For many it’s a lot easier to have others doing the thinking, or, to use that analogy again, to prominently and proudly sit behind a shining Steinway, but have someone else play the score.
There is division in our ranks, and those who push themselves forward to think for us, make it seem that Theosophy is all about persons, their characters or mental faculties, failures, illnesses, or even their suspected manipulative conduct. Those ardent thinkers, in efforts to offer instant solutions tell us that Theosophy is about being for, or against, a person or a group, and about doing favours and receiving rewards in return. According to far going intellectualist chatter from an ever active but minuscule contingent of self proclaimed protectors of the cause and other oracles, Theosophy and its doddering vehicle urgently need facelifts–firm silicone injections. We need to do away with the Objects and replace our Lodges with virtual communities and primarily get together through cable television broadcasts and the internet. We must throw overboard most of our ideas or structures and even the mere word ‘Theosophy’. Some, and these are the real doom thinkers, state that the Society is an emotionally fortified artifice, slowly crumbling away… soon it will be dead. Others will say that Theosophy, in the eyes of the world, is an ‘artificially concocted 19th century religion’, erroneously claiming that it is as old as the world is, and that it has now turned into a cult.
Next to the voluminous Theosophical literature, there are also other books available, often excellently written, and backed up by a lot of research and background material, dealing with typical Theosophical subjects. It’s such a pity that the authors are doing the thinking for us, and never get to the essence of the teachings. The result is that in spite of all the hard work, fragmented and faulty descriptions are given of what the Society and Theosophy are about. To use this article’s theme once more, too often these well-meant publications end up being nothing more than futile attempts of a first-year piano student playing Rachmaninoff’s second piano concerto, one of the most complicated pieces of music ever written, with only three fingers, which of course cannot be done. The music might sound somewhat like Rachmaninoff, but there would be awful dissonance and the total musical richness and panorama would be hopelessly missing.
Ignorance, a complete lack of wisdom and compassion, has brought us where we are today. An organization that talks about brotherhood, tolerance, freedom of thought and of the Society, detachment, humility and altruism has turned into a playground for self-inflated egos, all proclaiming truths, instead of searching for it, severely blasting and insulting those who dare to stand up and raise questions.
The world is the way it is because we are the way we are, so the Society is the way it is because we are the way we are. If there is egotism, it is because we are egoistic, if there is division, it is only because we are divided from within, and if we fail, it is our collective failure, and not that of the Society. If dogmatism, abuse of power, and nepotism exist under the vehicle’s banner, we cannot blame anyone but ourselves; we allow this to happen, right action is not taken.
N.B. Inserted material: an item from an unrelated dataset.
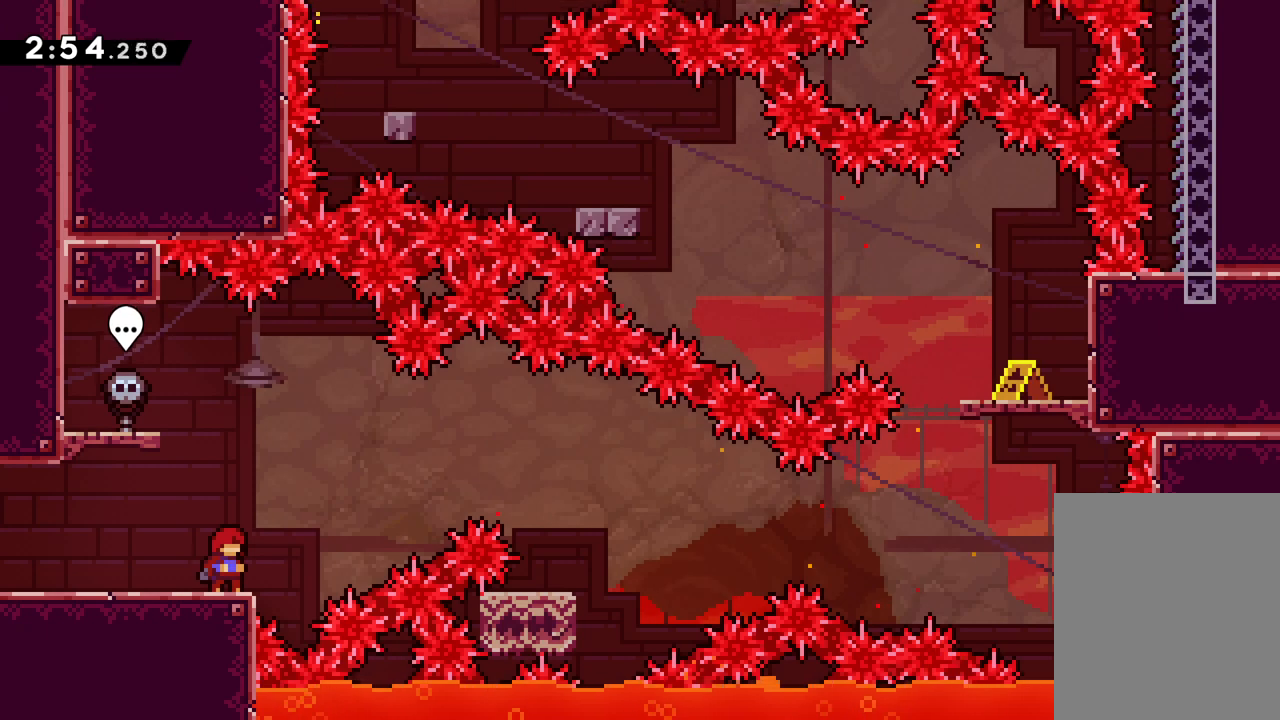
{"keys": [], "events": []}
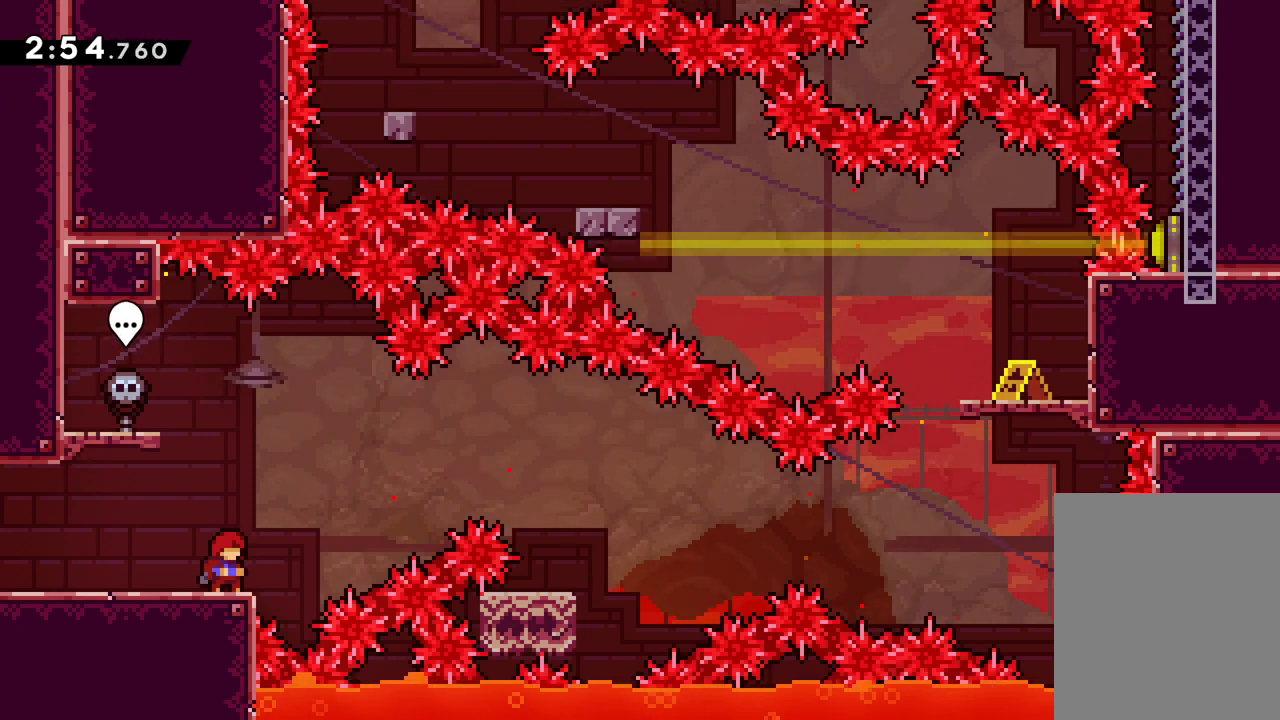
{"keys": [], "events": []}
We cannot change anything significantly because we claim to know what’s best for the Society or because we want things to change, and wish and pray for it. Real change only surfaces when there is deep understanding.
One of the ways to come upon understanding is to take a deep breath, stand still, be silent, and, above all, study and learn. Instructions passed on to us, while making our quest, are never to be followed blindly, but must function solely as pointers along the way.
To learn to think for oneself is a lifelong and often painful process, but it can be done. After some time, self-sacrifice, and endlessly ploughing through those wondrous teachings, it will be like sitting behind that piano again, its keyboard within hand-reach, patiently waiting for that moment when the fingers softly touch its ivories. Then there will be harmony; no longer dissonance.